Citations are mentions of your NAP across the web, like Yelp, YellowPages, Facebook, or industry directories. They aren’t as highly weighted as they used to be, but inconsistencies can ding your trust signal.
Use tools like Whitespark or Moz Local to audit and fix incorrect listings, then build missing citations in the top 30-50 directories for your industry.
The local pack is a mobile-first experience. Over 60% of Google searches happen on mobile devices according to Statista. That means your site better load fast, display clearly, and make it dead simple to take action—like calling, booking, or navigating.
A restaurant I worked with in East Nashville had a gorgeous desktop site, but the mobile menu was buried behind three layers of navigation. After redesigning their mobile layout to show hours, address, and a menu upfront, their bounce rate on mobile dropped by 42%, and they had significantly more "click to call" actions during peak hours.
This is where it gets a little nebulous—but important. Google's tracking how users engage with map listings and websites. If people click your GBP profile and bounce quickly, or if they never click it at all, those soft signals can work against you.

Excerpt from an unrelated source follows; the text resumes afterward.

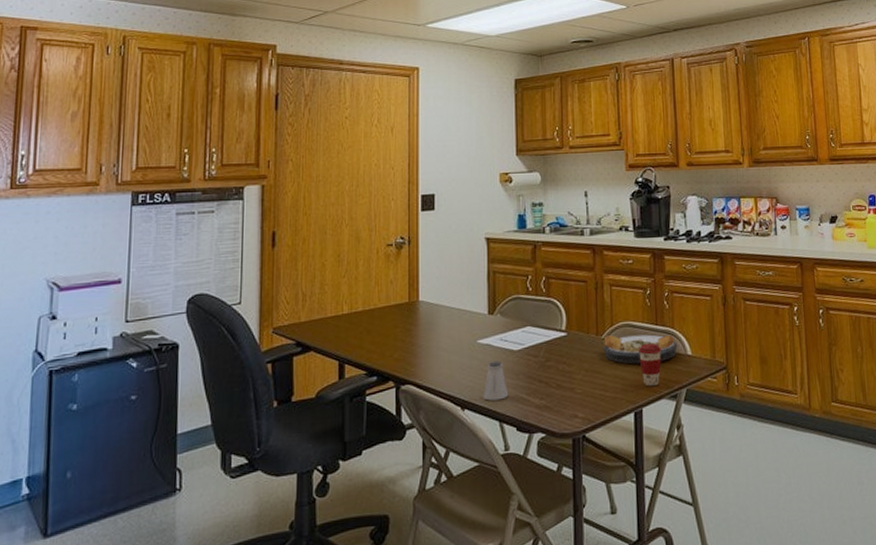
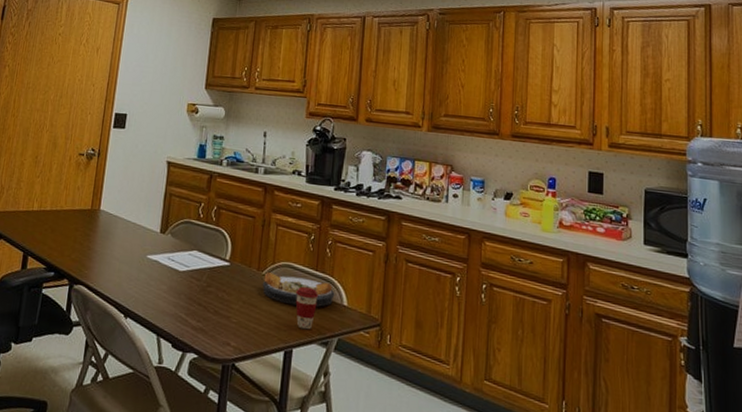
saltshaker: present [483,360,509,401] -> none [145,277,169,315]

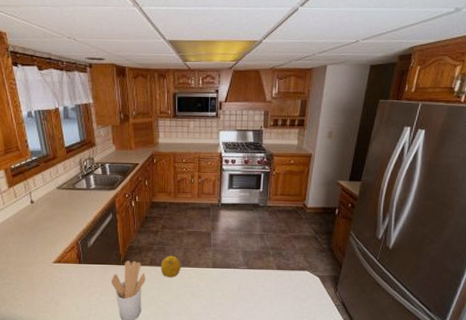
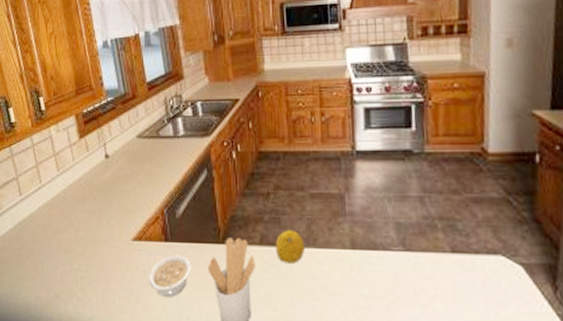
legume: none [66,272,99,301] -> present [149,254,192,297]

That's why having compelling copy, strong visuals, and clear next steps on both GBP and your site matters. It’s not just about ranking—it’s about holding attention and facilitating action.
A dentist I consulted in Cool Springs implemented video walk-throughs on their GBP and homepage. The average time on page jumped from 0:52 to 2:03. More dwell time, more interaction, and within a couple weeks they outranked a larger competitor for “Cool Springs dentist near me.”
You can’t improve what you’re not measuring. Local SEO doesn’t show up neatly in Google Analytics unless you know what to look for. Use Google Business Insights to analyze your GBP performance—track phone calls, click-throughs, driving directions, and photo views.
Set up UTM parameters in your GBP website link so you can trace GBP traffic inside Google Analytics. This helps you identify how much business is coming directly through your local listings.
And track keyword rankings with tools like BrightLocal that focus on actual local map pack movement, not just general organic.
If you’ve made it this far, then here’s the biggest thing I want you to take away: optimizing for the local pack isn’t about tricking algorithms. It’s about aligning your digital signals with what you’re already doing in the real world to serve your community well.
Your Google Business Profile should tell the true story of your business—in photos, in reviews, and in how consistently you communicate.
Your website should reinforce that story with technically sound, content-rich, user-friendly pages that Google (and customers) can trust.
Your links, citations, and press should expand that story into your broader network of community credibility.
None of this is glamorous. But it works. And in a local economy like ours—whether you're in Franklin, Nashville, or any other tight-knit city—authentic visibility matters more than ever.
The map pack might just be a block of real estate on a screen. But if you care about your town, your clients, and your craft, it’s some of the most valuable digital property you’ll ever fight for.